▸ **WHAT IS NEEDED**: Read the material below and count the lines holding the string "Rendered". Give that count with nothing added.

▸ **DATA EXCERPTS**:

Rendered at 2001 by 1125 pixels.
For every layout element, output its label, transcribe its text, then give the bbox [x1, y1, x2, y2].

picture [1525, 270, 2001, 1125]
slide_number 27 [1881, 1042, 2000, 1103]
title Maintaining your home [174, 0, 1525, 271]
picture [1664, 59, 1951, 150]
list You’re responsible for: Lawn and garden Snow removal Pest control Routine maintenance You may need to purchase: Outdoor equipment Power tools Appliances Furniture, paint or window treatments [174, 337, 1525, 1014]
--
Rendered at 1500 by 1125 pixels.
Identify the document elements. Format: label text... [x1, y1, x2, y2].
* * *
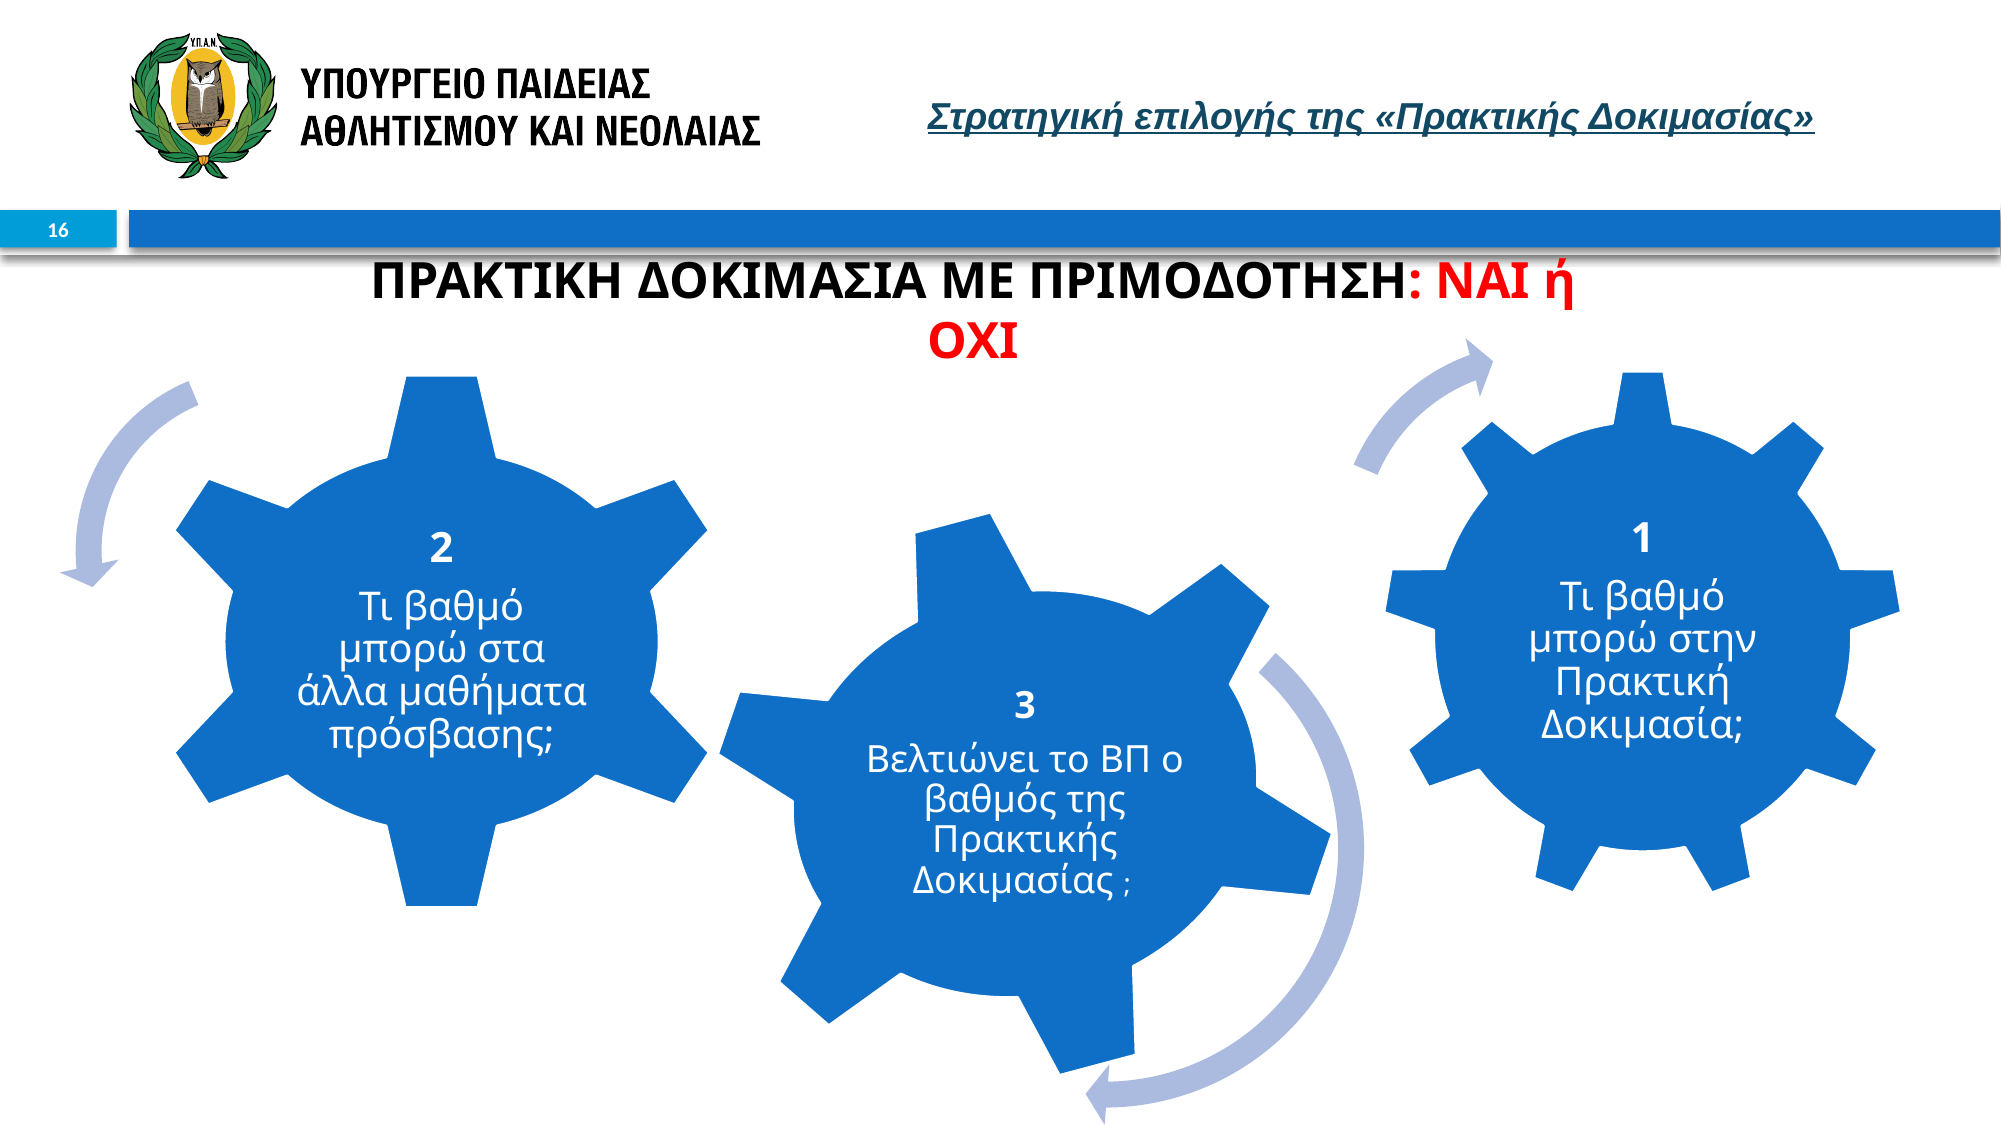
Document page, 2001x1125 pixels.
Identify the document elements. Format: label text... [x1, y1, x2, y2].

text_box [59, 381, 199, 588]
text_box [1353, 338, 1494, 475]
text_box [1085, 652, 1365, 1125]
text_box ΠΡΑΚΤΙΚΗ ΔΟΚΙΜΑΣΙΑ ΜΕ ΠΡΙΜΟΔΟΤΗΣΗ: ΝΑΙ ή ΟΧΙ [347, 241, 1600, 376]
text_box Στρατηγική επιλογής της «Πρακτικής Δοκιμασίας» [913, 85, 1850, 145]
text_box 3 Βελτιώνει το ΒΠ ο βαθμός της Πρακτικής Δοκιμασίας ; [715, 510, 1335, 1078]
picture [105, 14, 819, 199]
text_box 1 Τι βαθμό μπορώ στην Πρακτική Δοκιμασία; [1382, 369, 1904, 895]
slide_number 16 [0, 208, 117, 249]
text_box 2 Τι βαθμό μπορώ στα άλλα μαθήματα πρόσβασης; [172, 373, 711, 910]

▸ **OUTPUT FOR THIS TASK**: 2